• **Instruction**
Nothing outside the range below should be printed. Output exactly the lines from the line with "рциссов и других луковичных" to the line with "Трекер - брелок HOCO E94 Star, Blue Star", both included.

BEGIN Input data

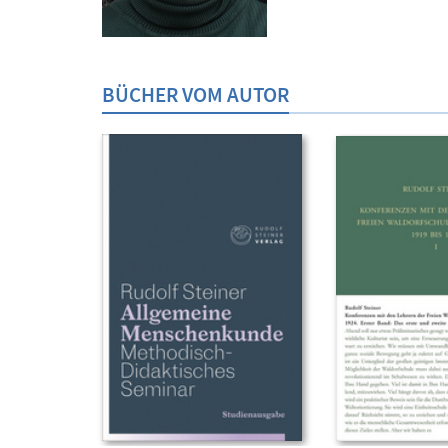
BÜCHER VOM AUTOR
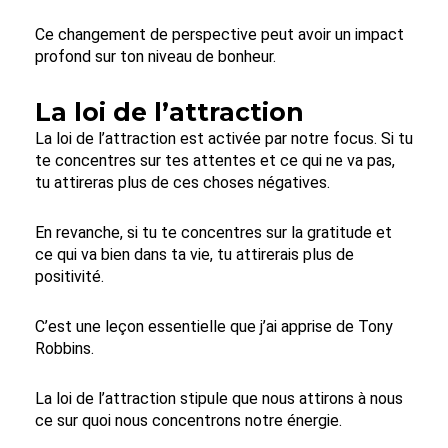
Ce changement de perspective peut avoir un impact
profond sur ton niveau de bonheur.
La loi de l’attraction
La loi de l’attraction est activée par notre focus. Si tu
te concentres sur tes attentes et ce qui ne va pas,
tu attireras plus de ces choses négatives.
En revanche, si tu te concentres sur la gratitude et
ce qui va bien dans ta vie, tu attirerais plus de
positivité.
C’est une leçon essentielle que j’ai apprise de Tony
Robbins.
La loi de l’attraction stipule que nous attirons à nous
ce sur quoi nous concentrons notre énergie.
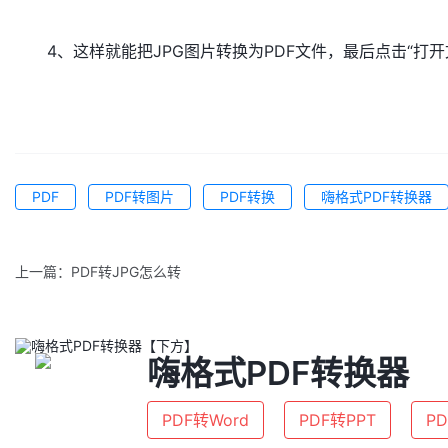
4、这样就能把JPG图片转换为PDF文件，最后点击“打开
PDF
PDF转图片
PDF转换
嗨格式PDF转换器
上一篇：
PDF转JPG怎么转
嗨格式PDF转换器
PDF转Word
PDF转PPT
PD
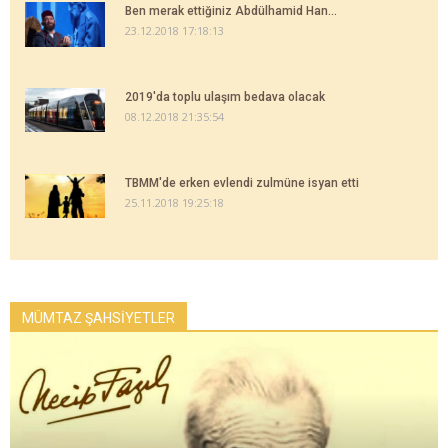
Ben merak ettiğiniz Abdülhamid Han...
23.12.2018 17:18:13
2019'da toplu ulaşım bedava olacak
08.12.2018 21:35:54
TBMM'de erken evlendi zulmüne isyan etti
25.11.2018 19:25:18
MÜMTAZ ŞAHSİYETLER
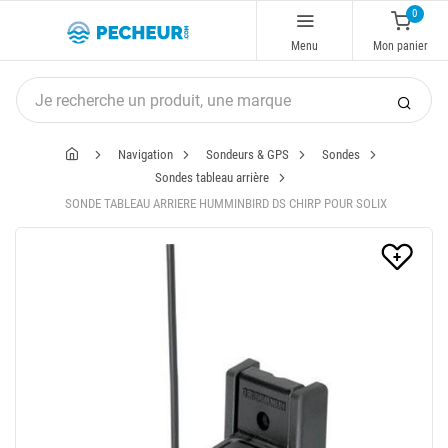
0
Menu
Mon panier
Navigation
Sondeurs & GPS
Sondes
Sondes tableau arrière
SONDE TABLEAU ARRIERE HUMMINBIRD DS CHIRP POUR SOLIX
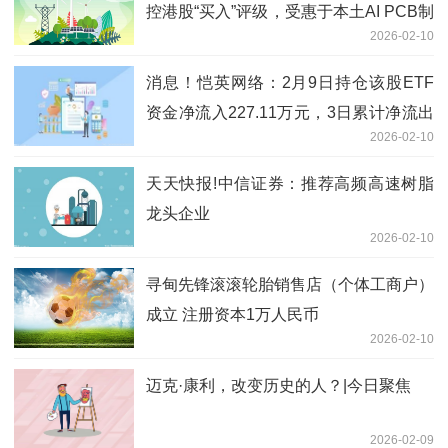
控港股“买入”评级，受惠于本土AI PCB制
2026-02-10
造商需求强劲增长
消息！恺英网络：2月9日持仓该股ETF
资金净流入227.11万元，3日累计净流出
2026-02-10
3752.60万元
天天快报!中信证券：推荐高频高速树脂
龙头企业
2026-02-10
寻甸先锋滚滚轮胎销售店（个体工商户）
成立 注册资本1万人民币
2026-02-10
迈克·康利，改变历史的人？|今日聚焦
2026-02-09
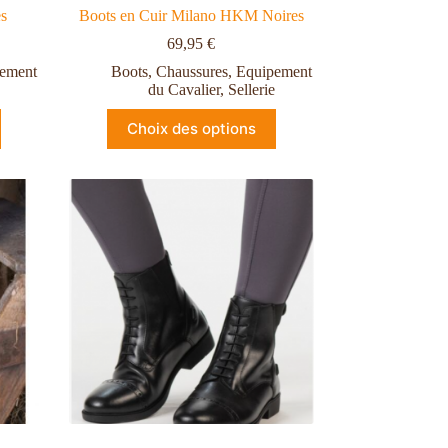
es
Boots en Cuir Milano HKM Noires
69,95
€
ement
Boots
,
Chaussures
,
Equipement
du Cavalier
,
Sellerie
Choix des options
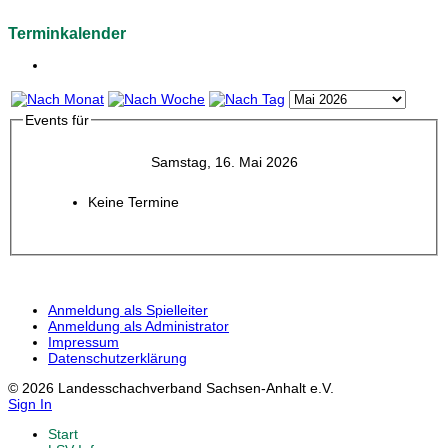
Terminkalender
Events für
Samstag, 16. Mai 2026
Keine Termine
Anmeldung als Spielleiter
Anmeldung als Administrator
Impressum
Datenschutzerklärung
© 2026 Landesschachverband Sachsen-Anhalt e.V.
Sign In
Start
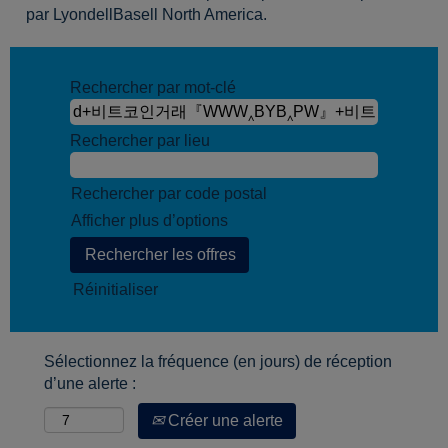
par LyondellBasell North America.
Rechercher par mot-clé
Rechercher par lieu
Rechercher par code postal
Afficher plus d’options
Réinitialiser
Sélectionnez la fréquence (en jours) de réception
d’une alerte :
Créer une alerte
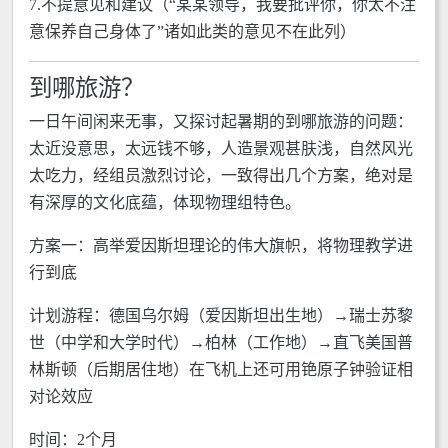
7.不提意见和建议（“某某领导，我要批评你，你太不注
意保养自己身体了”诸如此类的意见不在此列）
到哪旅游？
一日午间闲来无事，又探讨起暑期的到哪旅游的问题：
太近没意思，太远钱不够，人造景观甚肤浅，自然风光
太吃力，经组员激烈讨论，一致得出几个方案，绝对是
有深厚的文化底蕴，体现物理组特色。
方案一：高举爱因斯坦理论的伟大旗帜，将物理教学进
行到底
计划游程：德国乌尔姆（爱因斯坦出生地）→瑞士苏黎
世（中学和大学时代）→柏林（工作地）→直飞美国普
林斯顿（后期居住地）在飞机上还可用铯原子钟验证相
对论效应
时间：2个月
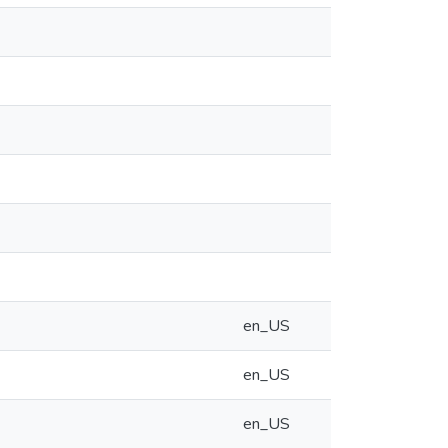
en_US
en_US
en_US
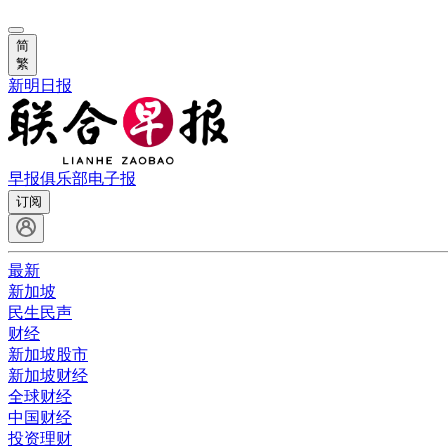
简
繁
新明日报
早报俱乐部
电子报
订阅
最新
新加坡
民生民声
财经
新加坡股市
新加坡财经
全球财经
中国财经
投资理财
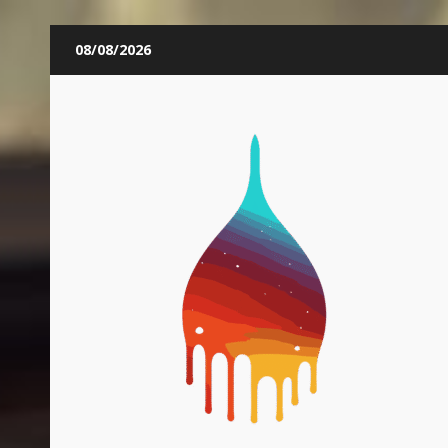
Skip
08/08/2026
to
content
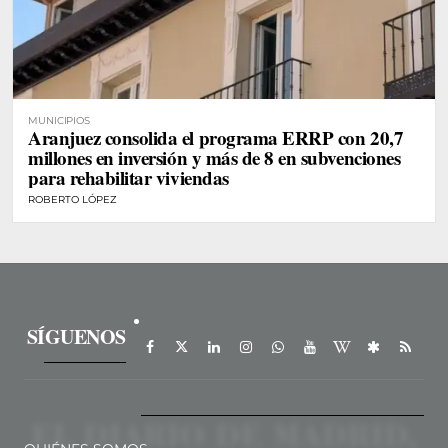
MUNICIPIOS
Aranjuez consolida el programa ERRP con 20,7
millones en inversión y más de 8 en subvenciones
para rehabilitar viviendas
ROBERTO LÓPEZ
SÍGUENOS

END Input data
BEGIN Input data

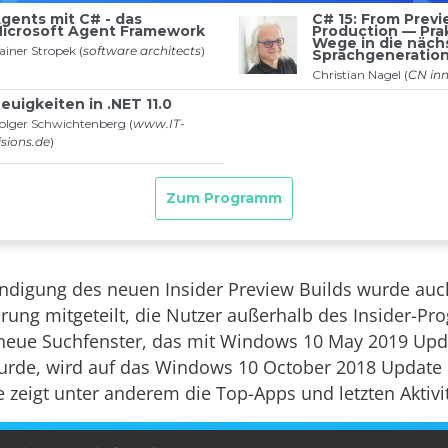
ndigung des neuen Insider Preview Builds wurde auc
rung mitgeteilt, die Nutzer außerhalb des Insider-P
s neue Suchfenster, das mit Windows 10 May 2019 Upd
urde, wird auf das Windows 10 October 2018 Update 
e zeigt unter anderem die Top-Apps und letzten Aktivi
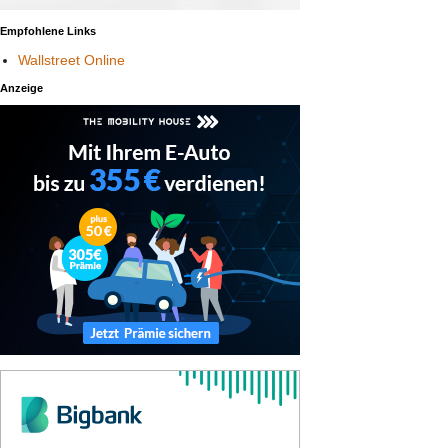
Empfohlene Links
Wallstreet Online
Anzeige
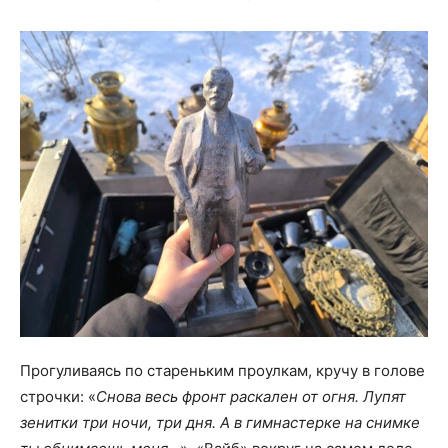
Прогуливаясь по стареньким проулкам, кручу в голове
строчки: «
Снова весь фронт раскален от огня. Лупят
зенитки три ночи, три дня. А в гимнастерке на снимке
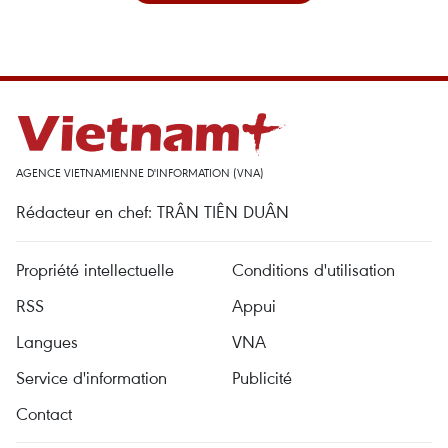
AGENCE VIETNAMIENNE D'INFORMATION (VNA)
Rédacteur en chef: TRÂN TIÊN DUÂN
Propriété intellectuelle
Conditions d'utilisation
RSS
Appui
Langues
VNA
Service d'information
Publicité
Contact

END Input data
BEGIN Input data

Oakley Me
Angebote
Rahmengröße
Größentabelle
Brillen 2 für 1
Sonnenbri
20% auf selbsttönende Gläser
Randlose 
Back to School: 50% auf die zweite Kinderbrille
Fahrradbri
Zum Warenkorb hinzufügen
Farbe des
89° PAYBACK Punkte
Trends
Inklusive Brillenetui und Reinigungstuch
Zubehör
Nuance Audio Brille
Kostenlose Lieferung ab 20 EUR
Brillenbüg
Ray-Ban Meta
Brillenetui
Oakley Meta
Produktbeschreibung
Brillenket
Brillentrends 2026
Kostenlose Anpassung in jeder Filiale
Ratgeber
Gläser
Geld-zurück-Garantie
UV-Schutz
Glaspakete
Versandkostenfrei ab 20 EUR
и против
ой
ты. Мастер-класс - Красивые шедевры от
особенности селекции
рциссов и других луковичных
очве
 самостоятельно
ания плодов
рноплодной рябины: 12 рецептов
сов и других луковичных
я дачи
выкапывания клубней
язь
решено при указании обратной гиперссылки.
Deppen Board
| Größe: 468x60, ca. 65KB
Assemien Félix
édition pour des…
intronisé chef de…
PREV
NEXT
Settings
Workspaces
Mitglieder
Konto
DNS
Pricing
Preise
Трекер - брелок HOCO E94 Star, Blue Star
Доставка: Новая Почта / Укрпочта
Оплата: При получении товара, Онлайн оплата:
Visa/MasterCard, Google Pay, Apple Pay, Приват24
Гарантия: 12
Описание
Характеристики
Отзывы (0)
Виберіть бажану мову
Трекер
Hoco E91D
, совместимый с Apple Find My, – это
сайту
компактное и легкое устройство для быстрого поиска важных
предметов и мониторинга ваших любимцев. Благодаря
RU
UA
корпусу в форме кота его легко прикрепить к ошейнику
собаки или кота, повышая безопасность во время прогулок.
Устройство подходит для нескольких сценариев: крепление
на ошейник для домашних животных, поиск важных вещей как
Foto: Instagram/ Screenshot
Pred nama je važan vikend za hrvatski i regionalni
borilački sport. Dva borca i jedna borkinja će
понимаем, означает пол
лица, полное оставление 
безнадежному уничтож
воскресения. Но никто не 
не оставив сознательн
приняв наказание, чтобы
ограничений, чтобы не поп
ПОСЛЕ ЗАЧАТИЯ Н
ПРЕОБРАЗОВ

END Input data

• **Answer space**
рциссов и других луковичных
очве
 самостоятельно
ания плодов
рноплодной рябины: 12 рецептов
сов и других луковичных
я дачи
выкапывания клубней
язь
решено при указании обратной гиперссылки.
Deppen Board
| Größe: 468x60, ca. 65KB
Assemien Félix
édition pour des…
intronisé chef de…
PREV
NEXT
Settings
Workspaces
Mitglieder
Konto
DNS
Pricing
Preise
Трекер - брелок HOCO E94 Star, Blue Star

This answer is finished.